What is being asked: A verbatim copy is needed of the lines below from the one containing "AT&T Practice" up to and including the one containing "interface standards. |", excluding pictures.

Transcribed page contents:
§

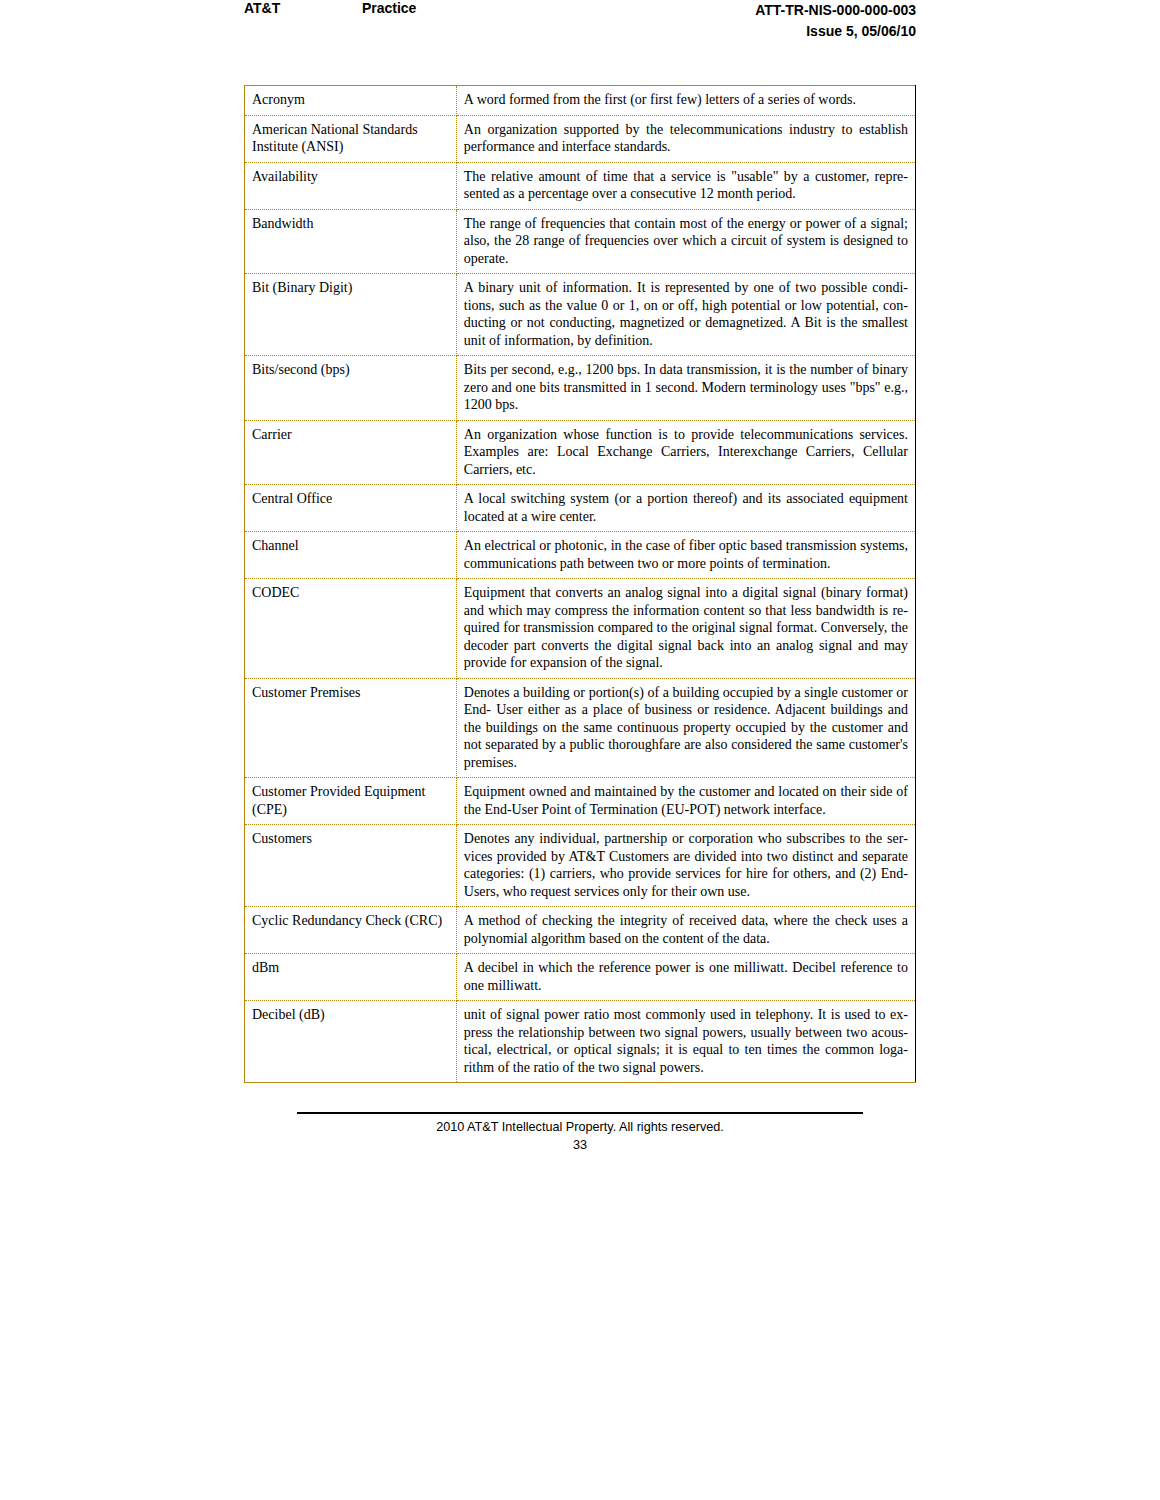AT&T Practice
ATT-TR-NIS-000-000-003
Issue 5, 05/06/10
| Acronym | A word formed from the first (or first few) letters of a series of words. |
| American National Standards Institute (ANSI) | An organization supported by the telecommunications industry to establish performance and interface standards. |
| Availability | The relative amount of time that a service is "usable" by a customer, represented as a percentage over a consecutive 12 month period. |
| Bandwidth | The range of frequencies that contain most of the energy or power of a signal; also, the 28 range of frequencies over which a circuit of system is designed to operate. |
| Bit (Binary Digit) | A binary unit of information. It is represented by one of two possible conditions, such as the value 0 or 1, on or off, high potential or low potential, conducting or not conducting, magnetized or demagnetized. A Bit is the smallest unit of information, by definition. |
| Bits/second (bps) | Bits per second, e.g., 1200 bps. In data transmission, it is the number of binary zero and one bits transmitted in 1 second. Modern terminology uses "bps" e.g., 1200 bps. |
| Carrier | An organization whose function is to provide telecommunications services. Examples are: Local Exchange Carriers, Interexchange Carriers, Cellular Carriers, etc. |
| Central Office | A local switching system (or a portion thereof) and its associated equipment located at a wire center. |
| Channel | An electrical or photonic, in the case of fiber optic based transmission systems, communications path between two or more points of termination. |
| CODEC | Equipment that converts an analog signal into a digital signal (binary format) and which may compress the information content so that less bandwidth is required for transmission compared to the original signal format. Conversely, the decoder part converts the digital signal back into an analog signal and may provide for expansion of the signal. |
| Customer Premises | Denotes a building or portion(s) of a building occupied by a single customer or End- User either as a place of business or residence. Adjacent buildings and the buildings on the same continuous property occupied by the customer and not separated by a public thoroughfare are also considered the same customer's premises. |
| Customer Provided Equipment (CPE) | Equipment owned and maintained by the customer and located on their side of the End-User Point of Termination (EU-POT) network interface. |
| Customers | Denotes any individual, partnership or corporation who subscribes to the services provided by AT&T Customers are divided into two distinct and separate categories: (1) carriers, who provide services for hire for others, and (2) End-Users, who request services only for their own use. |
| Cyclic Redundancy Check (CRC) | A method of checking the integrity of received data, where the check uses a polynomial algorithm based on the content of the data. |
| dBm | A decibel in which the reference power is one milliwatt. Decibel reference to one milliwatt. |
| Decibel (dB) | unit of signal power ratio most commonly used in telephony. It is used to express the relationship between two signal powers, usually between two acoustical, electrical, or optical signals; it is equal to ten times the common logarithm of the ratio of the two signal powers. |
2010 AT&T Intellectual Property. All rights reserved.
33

§

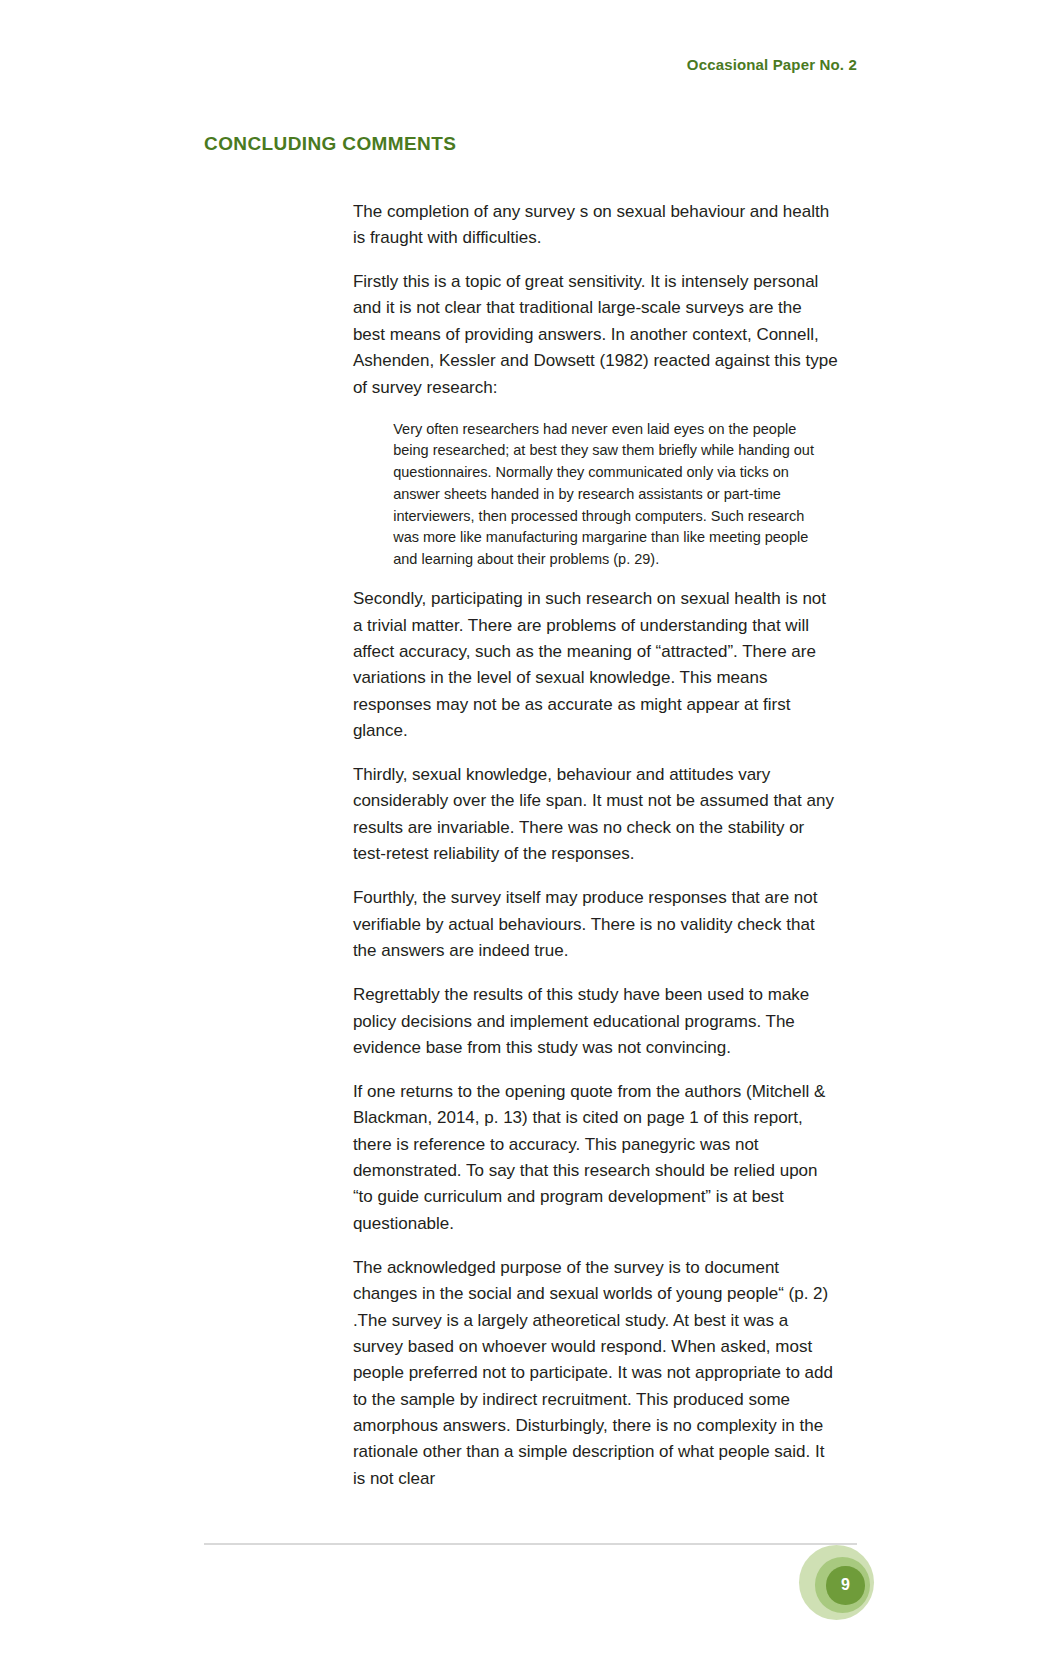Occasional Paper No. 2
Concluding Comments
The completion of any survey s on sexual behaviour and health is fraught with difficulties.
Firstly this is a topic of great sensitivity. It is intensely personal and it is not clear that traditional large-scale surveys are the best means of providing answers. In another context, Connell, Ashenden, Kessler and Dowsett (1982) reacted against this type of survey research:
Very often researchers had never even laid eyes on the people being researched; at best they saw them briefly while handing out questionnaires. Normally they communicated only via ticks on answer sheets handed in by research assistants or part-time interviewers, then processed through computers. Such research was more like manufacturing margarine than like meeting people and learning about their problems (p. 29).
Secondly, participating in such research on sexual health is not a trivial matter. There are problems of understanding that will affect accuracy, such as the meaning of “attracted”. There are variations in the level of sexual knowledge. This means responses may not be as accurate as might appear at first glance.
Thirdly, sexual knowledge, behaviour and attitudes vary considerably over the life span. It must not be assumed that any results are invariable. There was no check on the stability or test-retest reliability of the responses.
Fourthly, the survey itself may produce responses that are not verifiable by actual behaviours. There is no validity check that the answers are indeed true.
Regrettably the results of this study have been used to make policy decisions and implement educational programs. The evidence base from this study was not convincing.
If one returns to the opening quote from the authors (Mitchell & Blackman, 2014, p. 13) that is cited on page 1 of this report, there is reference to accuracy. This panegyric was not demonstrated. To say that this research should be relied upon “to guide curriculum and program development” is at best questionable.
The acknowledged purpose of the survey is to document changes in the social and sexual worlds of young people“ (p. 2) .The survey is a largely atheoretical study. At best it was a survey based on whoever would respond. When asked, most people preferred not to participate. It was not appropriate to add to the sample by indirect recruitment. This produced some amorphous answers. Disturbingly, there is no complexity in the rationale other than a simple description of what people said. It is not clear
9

§

Response to the task:
AT&T Practice
ATT-TR-NIS-000-000-003
Issue 5, 05/06/10
| Acronym | A word formed from the first (or first few) letters of a series of words. |
| American National Standards Institute (ANSI) | An organization supported by the telecommunications industry to establish performance and interface standards. |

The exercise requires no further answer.